Ligand cleavage put into reverse: P-C bond breaking and remaking in an alkylphosphane iron complex

摘要

Complex formation between FeX(2)(.)6H(2)O (X=BF4 or ClO4) and the pyridine-derived tetrapodal tetraphosphane C5H3N[CMe(CH2PMe2)(2)](2) (1) in methanol proceeds with solvent-induced cleavage of one PMe2 group. Depending on the reaction temperature and the nature of the counterion, iron(II) is coordinated, in distorted square-pyramidal fashion, by the anionic remainder of the chelating ligand, C5H3N[CMe(CH2PMe2)(2)][CMe(CH2PMe2)(CH2-)] (Np3C- donor set: X = BF4, -50 degrees C: 2; X = ClO4, RT: 4) or its protonated form C5H3N[CMe(CH2PMe2)(2)][CMe(CH2PMe2)(CH3)], in which the methyl group is in agostic interaction with the metal centre (X=BF, RT: 3; X=ClO4, +50 degrees C: 5). A monodentate phosphinite ligand Me2POMe, formed from the cleaved PMe2 group and methanol, completes the coordination octahedron in both cases.
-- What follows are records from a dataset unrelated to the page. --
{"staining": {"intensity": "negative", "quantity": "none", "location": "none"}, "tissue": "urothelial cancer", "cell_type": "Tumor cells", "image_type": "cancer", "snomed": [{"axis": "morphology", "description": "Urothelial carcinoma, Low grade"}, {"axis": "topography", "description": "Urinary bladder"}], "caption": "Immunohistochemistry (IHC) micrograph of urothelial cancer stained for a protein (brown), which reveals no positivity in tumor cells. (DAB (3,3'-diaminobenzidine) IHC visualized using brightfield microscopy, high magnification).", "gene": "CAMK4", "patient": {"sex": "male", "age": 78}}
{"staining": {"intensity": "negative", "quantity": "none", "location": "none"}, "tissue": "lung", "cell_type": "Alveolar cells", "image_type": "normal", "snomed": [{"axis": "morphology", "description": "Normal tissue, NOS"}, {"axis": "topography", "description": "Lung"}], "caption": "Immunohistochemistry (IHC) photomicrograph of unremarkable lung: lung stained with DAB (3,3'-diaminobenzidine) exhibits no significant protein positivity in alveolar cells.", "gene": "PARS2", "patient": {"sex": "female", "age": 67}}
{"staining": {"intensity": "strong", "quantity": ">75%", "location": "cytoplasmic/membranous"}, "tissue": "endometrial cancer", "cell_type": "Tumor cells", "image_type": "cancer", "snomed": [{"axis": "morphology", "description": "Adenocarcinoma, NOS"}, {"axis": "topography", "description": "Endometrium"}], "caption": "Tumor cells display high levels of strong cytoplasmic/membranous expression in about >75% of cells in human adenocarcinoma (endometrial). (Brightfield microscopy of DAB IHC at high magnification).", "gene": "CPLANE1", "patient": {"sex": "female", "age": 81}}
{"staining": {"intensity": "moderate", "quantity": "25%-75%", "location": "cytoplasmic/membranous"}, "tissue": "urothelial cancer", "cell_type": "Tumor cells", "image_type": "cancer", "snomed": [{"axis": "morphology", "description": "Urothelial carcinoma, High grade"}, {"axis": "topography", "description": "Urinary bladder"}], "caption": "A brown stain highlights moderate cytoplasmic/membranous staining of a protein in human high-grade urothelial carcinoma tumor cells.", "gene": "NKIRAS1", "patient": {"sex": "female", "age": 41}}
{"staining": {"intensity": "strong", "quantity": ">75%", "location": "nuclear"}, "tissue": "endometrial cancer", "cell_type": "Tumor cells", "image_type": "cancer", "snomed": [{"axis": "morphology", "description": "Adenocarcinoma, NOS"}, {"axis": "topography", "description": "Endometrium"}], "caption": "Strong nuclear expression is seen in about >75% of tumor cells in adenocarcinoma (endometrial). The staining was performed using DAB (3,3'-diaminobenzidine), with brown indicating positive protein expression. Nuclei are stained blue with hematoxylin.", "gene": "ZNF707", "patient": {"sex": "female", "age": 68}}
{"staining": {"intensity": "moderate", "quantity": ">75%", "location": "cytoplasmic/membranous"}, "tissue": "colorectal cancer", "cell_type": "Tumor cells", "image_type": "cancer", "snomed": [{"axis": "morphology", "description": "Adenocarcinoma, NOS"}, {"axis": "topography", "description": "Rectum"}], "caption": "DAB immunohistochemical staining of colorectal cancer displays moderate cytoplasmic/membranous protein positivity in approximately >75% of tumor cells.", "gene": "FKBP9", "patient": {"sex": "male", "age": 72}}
Working in CD3OD (X=BF4, RT) gives the deuterium-substituted analogue of 3, with ligands L(CH2D) (L=residual chelating ligand) and Me2POCD3. A mechanism for the observed phosphorus-carbon bond cleavage is suggested. Complex 2, when isolated at -50 degrees C, is stable in the solid state even at room temperature. The reaction of 2 in methanol with carbon monoxide (10.5 bar) at elevated temperature forms, in addition to as yet unidentified side products, the carbonyl complex [(1)Fe(CO)](BF4)(2) (7), in which the previous P-C bond cleavage has been reversed, reforming the original tetrapodal pentadentate NP4 ligand 1. All compounds have been fully characterised, including X-ray structure analyses in most cases.